The company announced June 2 that it had disposed of City Parkway, a three-building office project in Orange, allowing it to eliminate debt obligations that would have matured next year. The company is taking a $40 million write-off in the sale to an entity of the Abbey Co. of Long Beach.

The sale follows four others in Orange County since May 2008 with more expected to follow prompting one analyst to say Maguire is in “slow liquidation mode” of its 35-property portfolio.

“We expect more asset sales and give-backs vs. loan extensions. A number of portfolio assets are simply underwater, with limited near-term prospects,” wrote John Guinee of Stifel Nicolaus & Co. in a recent research note.

Robert Maguire, the real estate investment trust’s founder, was ousted last year as chief executive after making a poorly timed $3 billion portfolio purchase in 2007 from Blackstone Group LP. The portfolio included multiple Orange County buildings that had tenants in the subprime mortgage industry and which later went out of business.

However, Maguire Chief Executive Nelson Rising took issue with Guinee’s characterization of the company slowly liquidating, saying that since he replaced Maguire as CEO in May 2008 his focus has been liquidity, debt maturities and leasing properties.

“What we are trying to do is address those overall issues,” he said. “What happened with the macro forces certainly made it much more challenging and more difficult than I thought.”

Still, when the sales are completed the company could be left with a lean portfolio of mostly trophy assets in downtown Los Angeles, including the U.S. Bank Tower, Gas Co. Tower and Wells Fargo Center.
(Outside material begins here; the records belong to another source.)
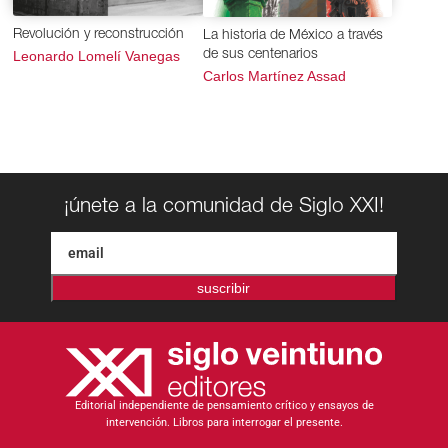
Revolución y reconstrucción
La historia de México a través
Leonardo Lomelí Vanegas
de sus centenarios
Carlos Martínez Assad
¡únete a la comunidad de Siglo XXI!
suscribir
Editorial independiente de pensamiento crítico y ensayos de
intervención. Libros para interrogar el presente.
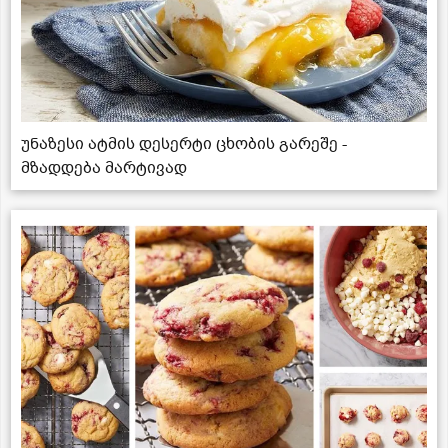
უნაზესი ატმის დესერტი ცხობის გარეშე -
მზადდება მარტივად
That may not be such a bad thing according to Guinee. “L.A. County is a strong market relative to others nationally, perhaps the strongest nationally,” he wrote in his research note.

Rising agreed, saying he was “very optimistic” about the future of downtown Los Angeles. “I look out my window and see the Convention Center hotel coming to reality, what’s happening with L.A. Live, what’s happening with the residential,” he said.

Maguire has closed a few significant leases in recent months, but the tough economy and battered commercial real estate market has hammered the company’s stock.

After reaching a low of 32 cents in March, shares have rebounded somewhat, closing at $1.09 on June 11. But that is just a fraction of the $27 price it topped at as late as February 2008. It reached an all-time high of $44.25 one year earlier.